• _TEXTE FOURNI_
---

1905.ch réécrit l’histoire.

 

Nous somme dans la nuit du 11 au 12 décembre 1602. Le Duc de Savoie a minutieusement préparé son coup et Genève s’apprête à tomber en mains savoyardes. Il faut dire qu’il avait sacrément bien préparé son affaire le bougre, repérant les lieux depuis de nombreuses semaines et formant une armée d’élite. Le plan était simple et sans accroc (Si on rattrape les gazières, on les éclate à coup de marteau… #ToiAussiEcouteIAM) et les Genevois, surpris en pleine nuit, n’eurent pas le temps de préparer la riposte. La porte de Neuve tomba, les Savoyards envahirent Genève et cette bécasse de Mère Royaume ne trouva rien de mieux que de s’ébouillanter le visage en tombant la tête la première dans sa marmite alors qu’elle apprêtait à la lancer sur un assaillant. Le drapeau savoyard est hissé au sommet de la ville et sera remplacé en 1860, date à laquelle la Savoie est annexée à la France, par le drapeau tricolore qui flotte encore aujourd'hui. La France célèbre chaque année sa victoire en mangeant des échelles en pain d’épice tout en sifflant une chanson pompeusement appelée "Et une, et deux, et trois échelles ».

 

Ce n’est que 349 ans après cette victoire, soit en 1951, que Genève voit sa première équipe de hockey se créer. Contrairement à la petite Suisse voisine, le hockey n’est pas un sport majeur en France et tout a donc du retard. Obligée de composer avec ses voisines pour trouver le financement nécessaire, Genève s’associe avec Ambilly, Cranves-Sales et Vétraz-Monthoux pour créer le fameux GACV HC, qui jouera dans la toute nouvelle Le Coq Sportif Arena située à Etrembières.

 

Bien aidé par les fortunes du coin, le GACV monte progressivement les échelons jusqu’à atteindre la 1ère Série (ancêtre de la Ligue Magnus) en 1964. Rapidement, l’équipe devient l’un des moteurs du championnat et remporte la bagatelle de 7 titres d’affilée entre 1971 et 1977. Le public se masse en nombre « Au Coq » (surnom de la patinoire) et le club attire les regards de curieux à travers tout la France, mais aussi du côté de la Suisse qui, dans sa logique d’expansion, se verrait bien rapatrier le GACV HC.

---

• _LIGNES RÉPERTORIÉES_
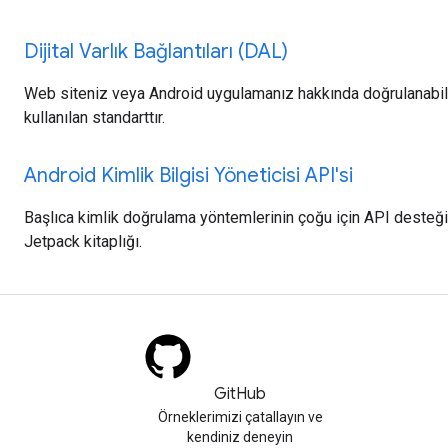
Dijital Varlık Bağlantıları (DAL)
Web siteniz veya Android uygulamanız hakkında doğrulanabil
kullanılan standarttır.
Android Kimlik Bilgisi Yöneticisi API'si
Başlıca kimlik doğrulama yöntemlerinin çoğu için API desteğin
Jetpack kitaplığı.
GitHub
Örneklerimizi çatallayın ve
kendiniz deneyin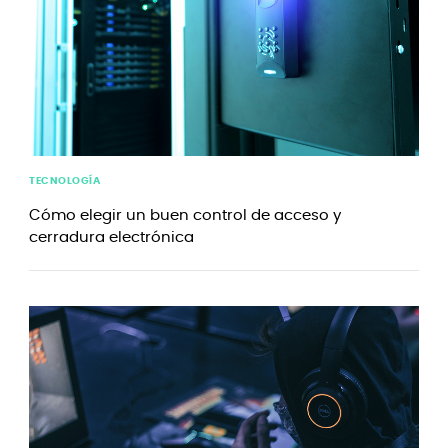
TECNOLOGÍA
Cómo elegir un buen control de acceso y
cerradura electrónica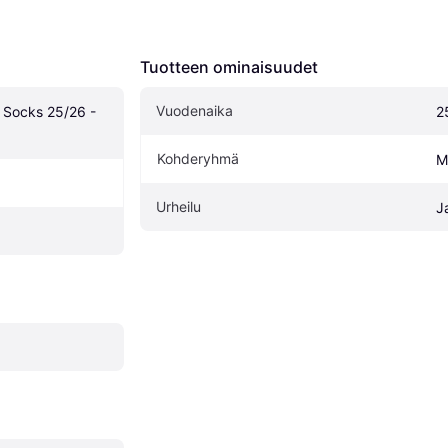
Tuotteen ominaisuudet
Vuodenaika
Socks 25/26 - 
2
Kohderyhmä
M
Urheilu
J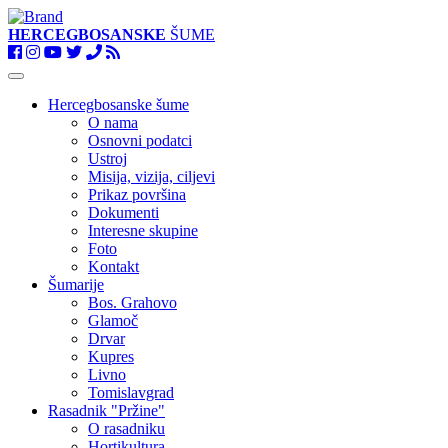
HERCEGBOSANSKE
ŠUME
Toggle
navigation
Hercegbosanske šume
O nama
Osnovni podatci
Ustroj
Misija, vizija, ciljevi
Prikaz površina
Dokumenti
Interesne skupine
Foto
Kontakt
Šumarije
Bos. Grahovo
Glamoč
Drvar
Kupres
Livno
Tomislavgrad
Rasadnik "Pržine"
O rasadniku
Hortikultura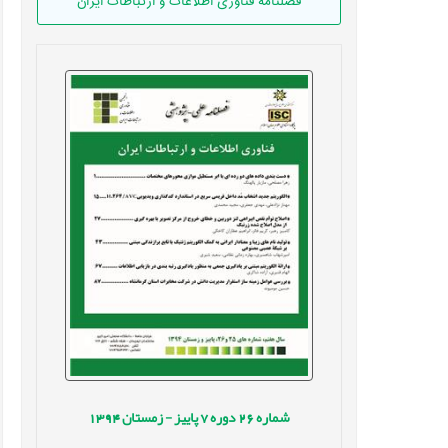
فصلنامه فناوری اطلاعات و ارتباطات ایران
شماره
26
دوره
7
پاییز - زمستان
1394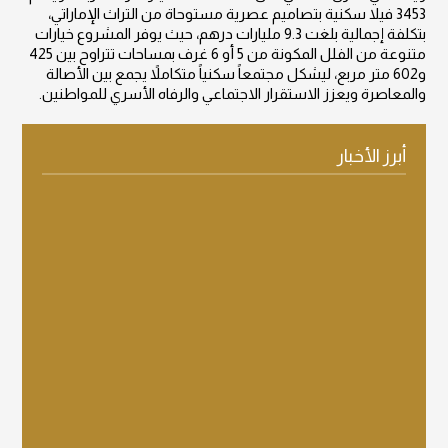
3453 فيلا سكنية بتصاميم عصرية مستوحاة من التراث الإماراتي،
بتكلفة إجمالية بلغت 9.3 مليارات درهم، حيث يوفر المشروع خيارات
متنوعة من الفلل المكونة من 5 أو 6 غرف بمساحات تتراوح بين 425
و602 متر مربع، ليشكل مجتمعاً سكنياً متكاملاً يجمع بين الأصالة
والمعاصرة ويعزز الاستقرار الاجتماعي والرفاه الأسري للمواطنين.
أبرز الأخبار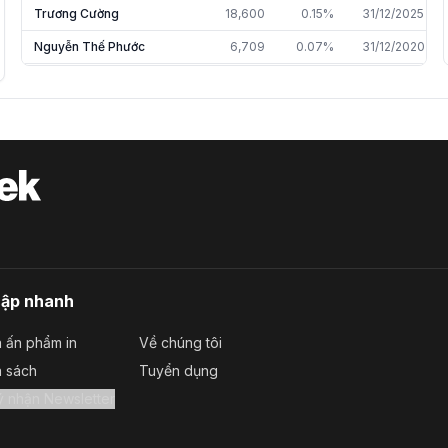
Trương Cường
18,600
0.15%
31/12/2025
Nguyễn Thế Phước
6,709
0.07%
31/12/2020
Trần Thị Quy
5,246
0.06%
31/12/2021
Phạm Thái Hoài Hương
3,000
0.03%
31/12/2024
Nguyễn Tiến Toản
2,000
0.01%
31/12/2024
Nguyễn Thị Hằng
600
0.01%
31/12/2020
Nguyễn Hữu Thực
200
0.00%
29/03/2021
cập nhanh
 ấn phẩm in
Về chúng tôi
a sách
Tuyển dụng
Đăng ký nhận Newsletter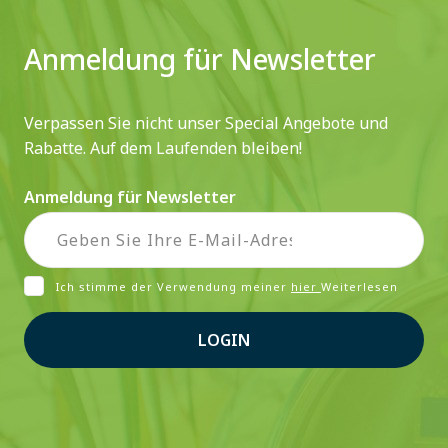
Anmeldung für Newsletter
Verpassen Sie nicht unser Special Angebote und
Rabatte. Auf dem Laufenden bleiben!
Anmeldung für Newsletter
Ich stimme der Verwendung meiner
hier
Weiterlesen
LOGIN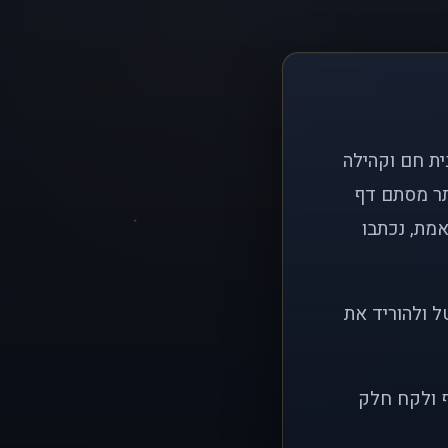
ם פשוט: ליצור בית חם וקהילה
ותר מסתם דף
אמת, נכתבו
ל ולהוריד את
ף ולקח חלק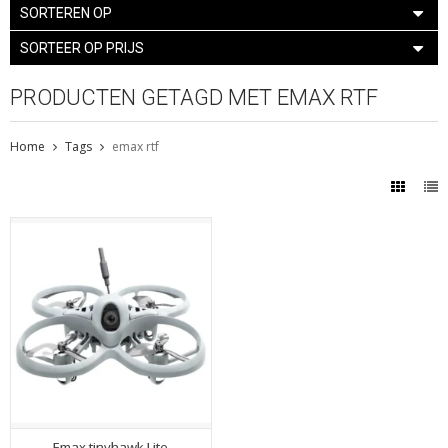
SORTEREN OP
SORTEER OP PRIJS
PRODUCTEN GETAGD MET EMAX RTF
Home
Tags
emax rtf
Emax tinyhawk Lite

---

• _CONSIGNE 1_
Répondez aux questions suivantes à l'aide du texte sur Genève.
(a) En quelle année Genève voit-elle se créer sa première équipe de hockey ?
(b) Dans quelle patinoire joue le GACV HC, et où se trouve-t-elle ?
(c) Combien de titres d'affilée l'équipe remporte-t-elle, et entre quelles années ?
• _CONSIGNE 2_
Transcrivez tout le passage du texte sur Genève, depuis « Ce n’est que » jusqu'à « située à Etrembières. ».
• _CONSIGNE 3_
Écrivez la suite du texte sur Genève à partir de l'endroit où il s'arrête.

• _CORRIGÉ 1_
(a) En 1951.
(b) Dans la Le Coq Sportif Arena, située à Etrembières.
(c) Sept titres, entre 1971 et 1977.

• _CORRIGÉ 2_
Ce n’est que 349 ans après cette victoire, soit en 1951, que Genève voit sa première équipe de hockey se créer. Contrairement à la petite Suisse voisine, le hockey n’est pas un sport majeur en France et tout a donc du retard. Obligée de composer avec ses voisines pour trouver le financement nécessaire, Genève s’associe avec Ambilly, Cranves-Sales et Vétraz-Monthoux pour créer le fameux GACV HC, qui jouera dans la toute nouvelle Le Coq Sportif Arena située à Etrembières.

• _CORRIGÉ 3_
Malheureusement, le succès du club attire aussi un certain nombre de personnes mal intentionnées. Le Coq Sportif et son administrateur délégué décident, en 1981, de revendre le club à un prétendu riche investisseur congolais, qui se dit passionnée de hockey depuis sa tendre enfance. Promesse de construction d’une nouvelle patinoire, d’investissements en masse pour de nouveaux joueurs, construction d’une Etrembièes Ice Hockey Academy, tout y passe. Sauf que le GAVC HC ne verra jamais le moindre centime de la fortune de M. Bambounnec, qui sera emprisonné quelques mois plus tard pour gestion déloyale, faux dans les titres et abus de confiance. Le GAVC HC est relégué en Division 2 et doit changer de nom pour éviter le dépôt de bilan. C’est ainsi que nait, à l’aube de la saison 1982-1983, le tout nouveau HSUHC – Haute Savoie United Hockey Club. Les entreprises de la région s’associent pour faire en sorte que l’équipe remonte rapidement en Divison 1.

 

Après avoir battu les Français Volants de Paris lors du dernier match de la saison 1983-1984, le HSUHC accède à la Division 1, mais la FFSG (Fédération Français des Sports de Glace) lui refuse l’accession en raison de sa patinoire désuète. Après un été de négociations, le HSUHC obtient finalement le droit de monter, mais à condition de jouer ses matchs à domicile à Annecy, dans une patinoire ne pouvant contenir que 853 spectateurs.

 

Débute alors une longue traversée du désert pour le HSUHC, le club étant uniquement sauvé de la relégation grâce aux faillites successives de ses concurrents et au manque de volonté des équipes de Division 2 de monter. Au gré de ses différentes fusions avec d’autres clubs de la région, le HSUHC deviendra successivement le HCS (Hockey Club Savoie), le ABHC (Annecy Bonneville Hockey Club) puis enfin le SJTHC (Saint-Julien Thonon Hockey Club) tout en continuant à jouer à Annecy devant des gradins de plus en plus désertiques.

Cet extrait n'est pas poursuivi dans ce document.